Parents Reply Children
  • 0 in reply to Escape75

    Hi Martin,

    I believe so.

    Both firewalls work well on a VM. I have in the past run both on a VM, but to reduce the heat and power I went for a lower power box which works well. 

    Ian

  • 0 in reply to rfcat_vk

    I don't want to steer off topic here, but just testing UTM9 on a VM and how can this firewall rule possibly allow L2TP over IPSEC from outside on WAN ?

    Any to Any is set to Drop ...

     

  • 0 in reply to Escape75

    Hi Martin,

    are you saying it is allowing it?  What does the VPN tab show and if you configured it during the installation as default, the rules will be hidden and have a higher priority than 1.

    A minor thing is rule 6 should be internal any any drop/reject.

    Ian

  • 0 in reply to rfcat_vk

    Maybe I'm not understanding the firewall and it works different than on other systems ... :)

     

    I created an l2tp server on the UTM, and I'm running it virtually with 2 nic's bridged,

    the other options such as reply to pings, etc., all seem to work although after playing

    with it for a brief period only I could not the get pings setup in a way where it would

    not respond to pings from WAN, but would respond to pings from LAN interfaces.

    (Of course I could setup firewall rules for that ..)

     

    But what's happening is that under firewall, I select show All rules, there's only

    the automatically setup ones, and I disabled all of them, and left any-any-drop

    and I can connect to my WAN interface l2tp server just fine ...

     

    EDIT: After I enable spoof protection it blocks access, ...

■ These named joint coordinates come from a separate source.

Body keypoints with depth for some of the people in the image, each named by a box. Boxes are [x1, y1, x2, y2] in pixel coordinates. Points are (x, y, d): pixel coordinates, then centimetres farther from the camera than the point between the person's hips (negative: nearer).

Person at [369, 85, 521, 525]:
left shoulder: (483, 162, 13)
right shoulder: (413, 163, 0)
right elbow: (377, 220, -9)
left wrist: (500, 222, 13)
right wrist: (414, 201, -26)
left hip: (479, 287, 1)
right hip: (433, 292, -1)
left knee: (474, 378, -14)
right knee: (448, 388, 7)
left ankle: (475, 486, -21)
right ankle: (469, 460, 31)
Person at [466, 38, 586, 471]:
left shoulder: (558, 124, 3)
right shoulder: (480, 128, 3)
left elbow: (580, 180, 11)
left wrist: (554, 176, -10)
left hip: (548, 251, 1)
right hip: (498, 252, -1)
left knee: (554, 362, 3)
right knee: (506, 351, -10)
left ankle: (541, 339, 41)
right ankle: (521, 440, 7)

    I'm assuming things don't work properly because it's running on a VM

    and I'm testing from that same system that the VM is running on ...

     

    I see ... it's using my aliased .10.x instead of .12.x to connect to .12.70 (UTM)

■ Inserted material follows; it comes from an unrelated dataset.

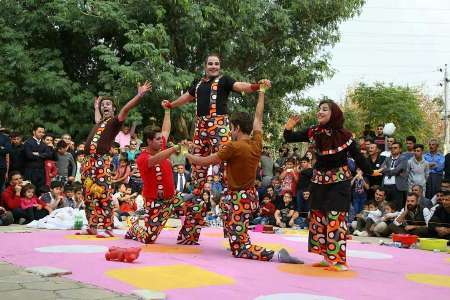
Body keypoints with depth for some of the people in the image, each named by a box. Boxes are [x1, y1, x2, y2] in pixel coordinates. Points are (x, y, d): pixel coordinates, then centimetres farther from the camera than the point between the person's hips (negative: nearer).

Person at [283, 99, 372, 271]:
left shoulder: (344, 135, -12)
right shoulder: (313, 132, -3)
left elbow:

    Spoofed packet UDP 192.168.10.75 : 500 → 192.168.12.70 : 500

  • 0 in reply to Escape75

    So far so good, I was able to purchase a Sophos XG 115 rev 2

    from ebay.com for about $130 USD shipped which I think was

    an excellent deal :) It was apparently first purchased in 2017.

    Once I receive it I’ll see what to do, right now it runs 17.1.1 MR-1.

  • 0 in reply to Escape75

    Ok, I was playing around with my "new" XG115 and it came with 17.1.1 MR-1 with an expired license (no surprise there)

     

    So I downloaded 4 ISO's, XG HW, XG SW, UTM HW, UTM SW and here's my findings ...

     

    XG HW - works and restores appliance to factory firmware, won't work because license is expired, home license doesn't work.

    XG SW - works great, you install the Home Serial and it will expire in year 2999, so a good choice,- maybe best out of all 4?

    UTM HW - works as well, you just need to remove /etc/asg and register with UTM Home license. Install fix same as below.

    UTM SW - works great, use Home license, will expire in 3 years. Use "mount /dev/sdb1 /install" fix when installing from USB.

     

    No surprise both UTM IOS's work as they are virtually identical for contents,

    but what is surprising is that the XG SW knows it's running on a real appliance and it will configure itself for it.

     

  • +1 in reply to Escape75

    I belive the answer to this question is:

    UTM 110/120 Rev5 is slower (hardware wise) than a XG 115 Rev2.